In the late 19th century, there was a notable rise in the popularity of reading fiction, which led to the emergence of what is known as “dime novels.” Named as such due to the fact that each of them only cost one dime—which was substantially less than most other novels which tended to be sold for at least $1—they helped make stories more accessible to the public.

However, they also became a source of fear for some in society, due to a belief that these books carried the ability to subvert social behavior and corrupt readers. This led to the censorship of these works by the controversial Anthony Comstock in the 1873 Comstock Law, along with other works of fiction regarded as sensationalist and dangerous. This was one of numerous things Comstock sought to suppress during his time at the US Postal Service.

Dungeons & Dragons

‘Dungeons & Dragons’
‘Dungeons & Dragons’ | Bloomberg/GettyImages

One of the strangest American fears focused on the role-playing game Dungeons & Dragons, which became the center of a moral panic in the 1980s.

The game, often known by its acronym D&D, was wrongly believed to be the cause of a student’s suicide in 1980. The media attention to this gradually developed into a wave of fear which led to campaigns by religious groups against the game, who stoked further anxiety by claiming it opened up young people to the influence of demons. Eventually, a number of organizations sought to clear up the misinformation, and several studies investigated and found no link between suicide and the game.

Martian Invasions

Alien Creature In City Street At Night
Alien | peepo/GettyImages

Curiosity about the idea of aliens has been a part of American culture for a long time.

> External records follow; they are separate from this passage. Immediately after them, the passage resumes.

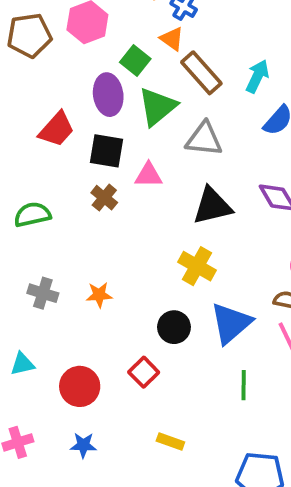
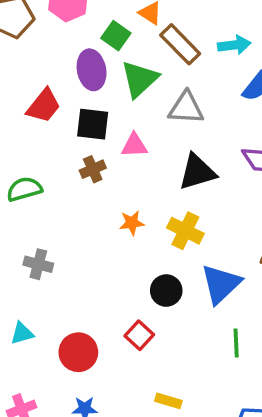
cyan arrow: (257, 76) -> (234, 45), turned 60
brown cross: (104, 198) -> (93, 169), turned 30
orange star: (99, 295) -> (132, 223), moved

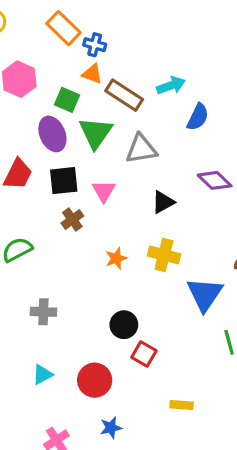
pink triangle: (134, 145) -> (104, 191), turned -45
black triangle: (197, 172) -> (163, 202), size x0.7
black circle: (166, 291) -> (124, 325), moved

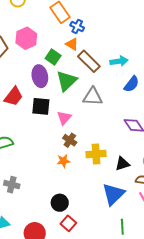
black triangle: (163, 202) -> (122, 164), moved
brown cross: (72, 219) -> (70, 140), moved, turned -32
yellow cross: (164, 255) -> (96, 154), moved, turned -30

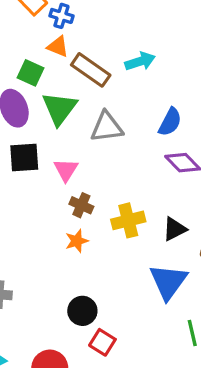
blue semicircle: (132, 84) -> (170, 122), moved

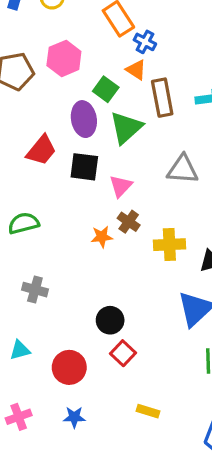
brown rectangle: (91, 70) -> (162, 98), turned 33
gray triangle: (107, 127) -> (183, 169), moved
orange star: (77, 241) -> (102, 237), moved

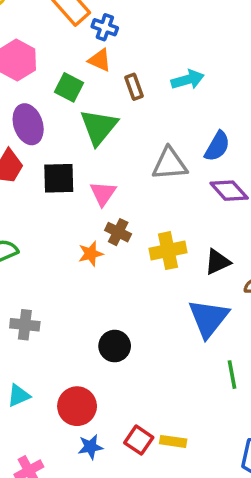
brown rectangle: (162, 98) -> (134, 87), size x0.6
purple ellipse: (84, 119) -> (28, 124), moved
red square: (123, 353) -> (139, 440), moved
blue star: (74, 417) -> (90, 447), moved

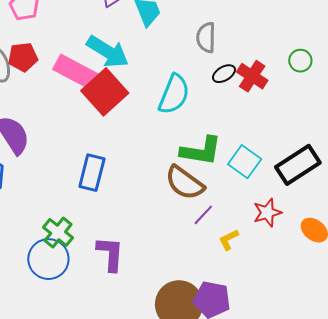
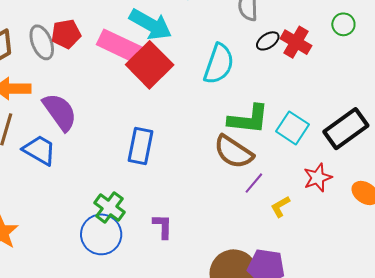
purple L-shape: (110, 254) -> (163, 226), size x0.7

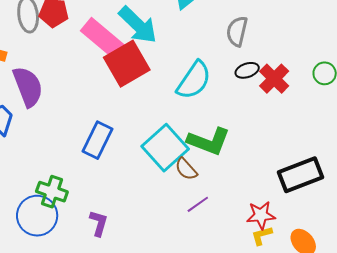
cyan square: (292, 128) -> (165, 148), moved, size x1.4
brown semicircle: (234, 152) -> (186, 169), size x0.6
green cross: (109, 207) -> (52, 192), turned -32
yellow L-shape: (280, 207) -> (262, 236), moved

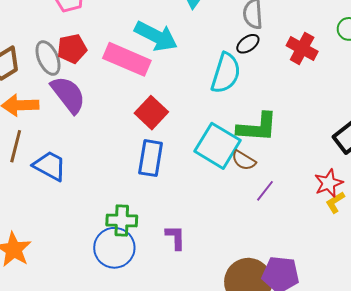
red square: (127, 64) -> (151, 113), moved, size x0.7
black ellipse: (247, 70) -> (248, 44), moved
purple semicircle: (28, 87) -> (68, 95), moved

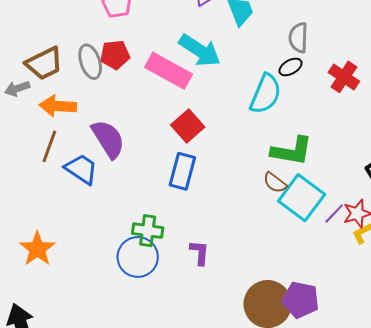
purple semicircle: (68, 95) -> (108, 139), moved
cyan square: (217, 146) -> (302, 198), moved
purple line: (265, 191) -> (334, 213), moved

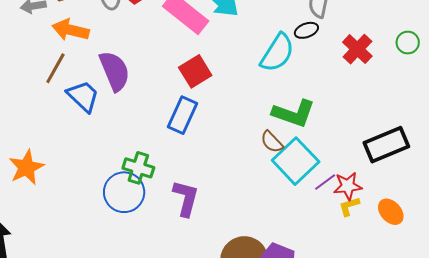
purple L-shape: (200, 253) -> (186, 198), size x1.4

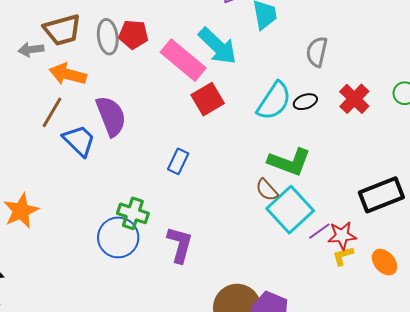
black ellipse: (306, 30) -> (305, 102), moved
red square: (195, 71) -> (208, 99), moved
blue rectangle: (182, 115) -> (178, 161), size x0.7

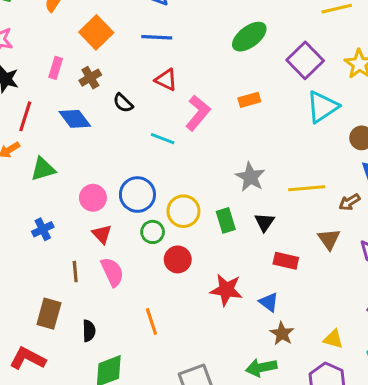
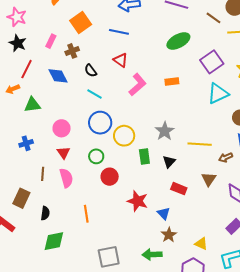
cyan line: (163, 139) -> (95, 94), moved
blue circle: (137, 194) -> (100, 123), moved
yellow circle: (183, 211) -> (124, 136), moved

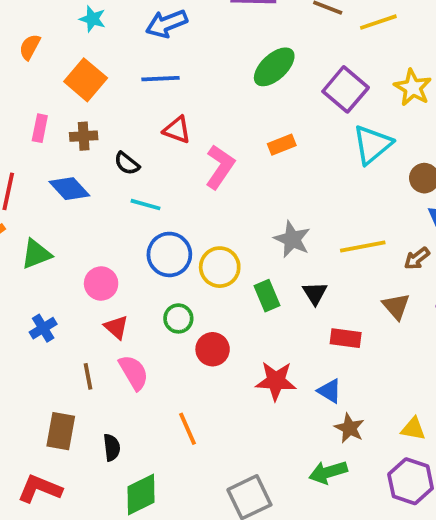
brown cross: (72, 51) -> (84, 136), turned 32

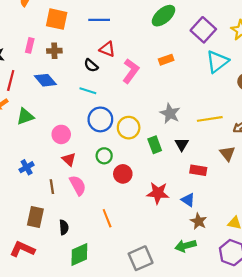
orange square: (86, 80) -> (57, 19), turned -30
black semicircle: (127, 163) -> (91, 65), moved
blue cross: (43, 328) -> (27, 167), moved

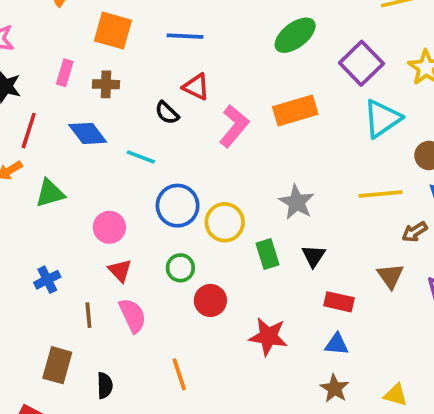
orange rectangle: (166, 60) -> (295, 110), size x1.6
cyan line: (88, 91) -> (141, 157), moved
yellow line: (210, 119) -> (380, 194), moved
blue triangle: (188, 200) -> (337, 344), moved, turned -32

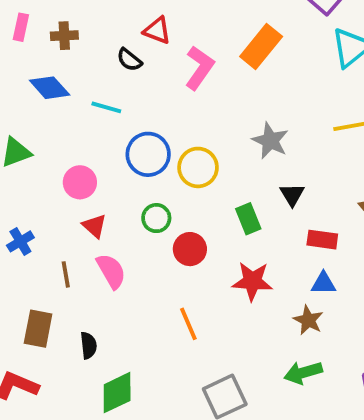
orange rectangle: (295, 110) -> (261, 47), turned -30
green rectangle: (267, 254) -> (248, 219), moved
orange line: (179, 374) -> (188, 324), moved
brown star: (335, 388) -> (308, 320), moved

However, this reached an unusual peak in 1938, with the broadcast of a radio drama which some people drastically misunderstood.

The day before Halloween, Orson Welles presented a dramatization of the H.G. Wells novel, The War of the Worlds, which focuses on an alien invasion of Earth by creatures from Mars. However, some listeners who tuned in midway through the program did not realize that it was fictional, and thought it was a radio announcement that this had actually happened, leading to panic evacuations in public places by people who head heard the “news.”

Tomatoes

Tomatoes in a crate
Tomatoes in a crate | SolStock/GettyImages

Until the early 19th century, people had a fear of tomatoes as they were incorrectly thought to be poisonous—and potentially associated with witchcraft. These beliefs originated in Europe but spread across the Atlantic to America.

Things began to change in the early 1800s, and then even more substantially during the Civil War, as canned goods were often used to feed soldiers, and tomatoes were a produce which could comfortably be contained in that form. Their popularity grew further after the post-war increase in the use of canned goods, as well as due to growing awareness of their health benefits. Today it is hard to imagine that such a popular element of American eating was once a source of fear and distrust.